● **RECORDS SHOWN**:
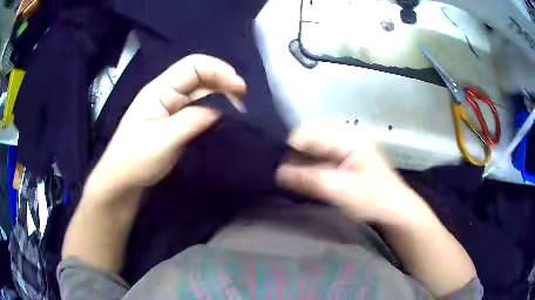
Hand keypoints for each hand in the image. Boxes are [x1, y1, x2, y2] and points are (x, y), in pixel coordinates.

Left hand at [87, 54, 246, 192]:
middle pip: (200, 76)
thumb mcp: (164, 139)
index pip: (193, 66)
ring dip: (222, 96)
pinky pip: (199, 108)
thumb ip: (194, 120)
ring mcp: (171, 107)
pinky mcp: (175, 121)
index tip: (240, 88)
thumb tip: (222, 110)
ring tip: (240, 111)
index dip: (219, 70)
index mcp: (160, 89)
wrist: (122, 181)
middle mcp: (166, 93)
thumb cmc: (136, 159)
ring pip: (201, 92)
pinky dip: (215, 110)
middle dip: (224, 82)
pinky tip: (225, 118)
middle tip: (244, 102)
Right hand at [277, 124, 427, 224]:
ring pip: (312, 147)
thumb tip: (277, 173)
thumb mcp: (341, 190)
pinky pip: (318, 155)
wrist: (394, 209)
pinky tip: (302, 177)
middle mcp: (345, 133)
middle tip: (281, 174)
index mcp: (347, 135)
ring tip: (288, 177)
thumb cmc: (373, 199)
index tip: (275, 166)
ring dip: (299, 161)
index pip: (308, 133)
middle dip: (292, 154)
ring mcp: (345, 144)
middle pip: (308, 137)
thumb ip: (310, 179)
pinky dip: (308, 165)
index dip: (289, 148)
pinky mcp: (344, 156)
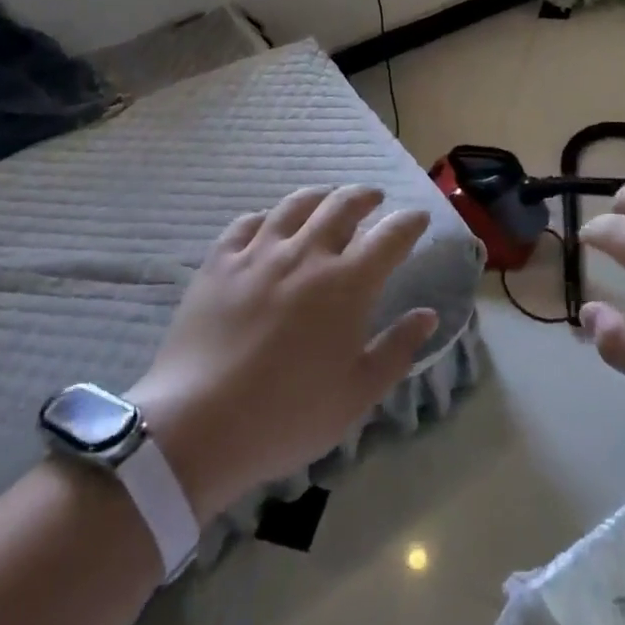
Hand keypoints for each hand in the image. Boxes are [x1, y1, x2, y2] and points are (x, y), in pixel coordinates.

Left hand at [128, 186, 436, 519]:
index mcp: (347, 284)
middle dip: (366, 197)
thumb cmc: (287, 416)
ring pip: (296, 204)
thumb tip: (428, 315)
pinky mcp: (219, 262)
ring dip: (320, 196)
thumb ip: (397, 349)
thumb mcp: (357, 394)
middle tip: (374, 200)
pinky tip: (270, 226)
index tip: (418, 218)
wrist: (196, 428)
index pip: (390, 236)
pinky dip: (267, 218)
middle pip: (342, 205)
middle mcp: (306, 254)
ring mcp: (259, 253)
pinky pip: (247, 222)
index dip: (409, 223)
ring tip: (327, 199)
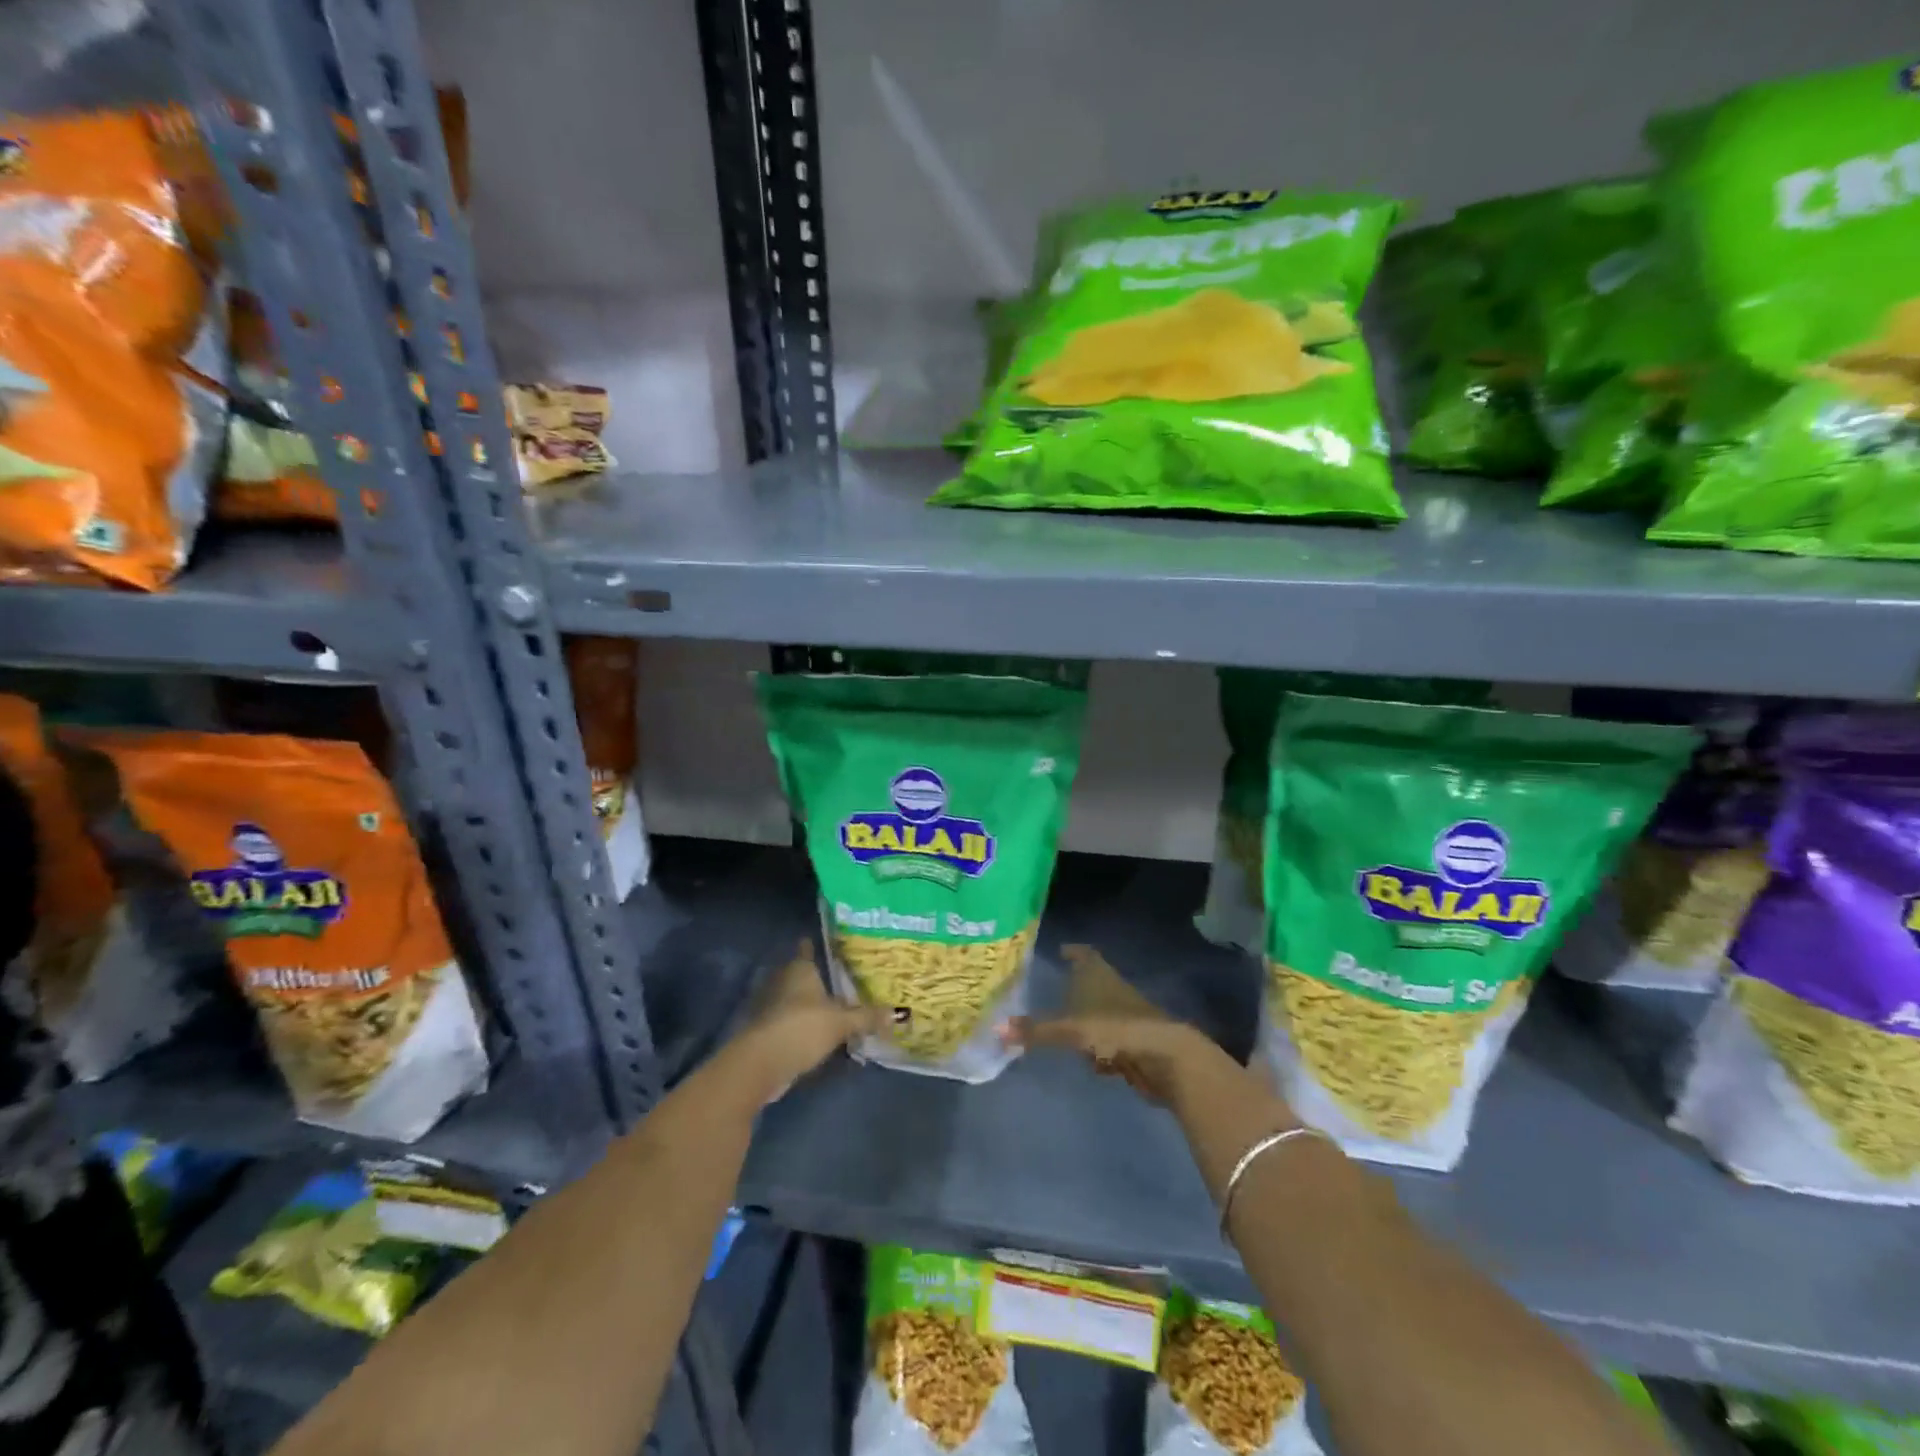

● **AIM OF THE TASK**:
Give the count of lines in the listing above that hold the word "index", and say nothing else.

● **PROBLEM SOLUTION**:
12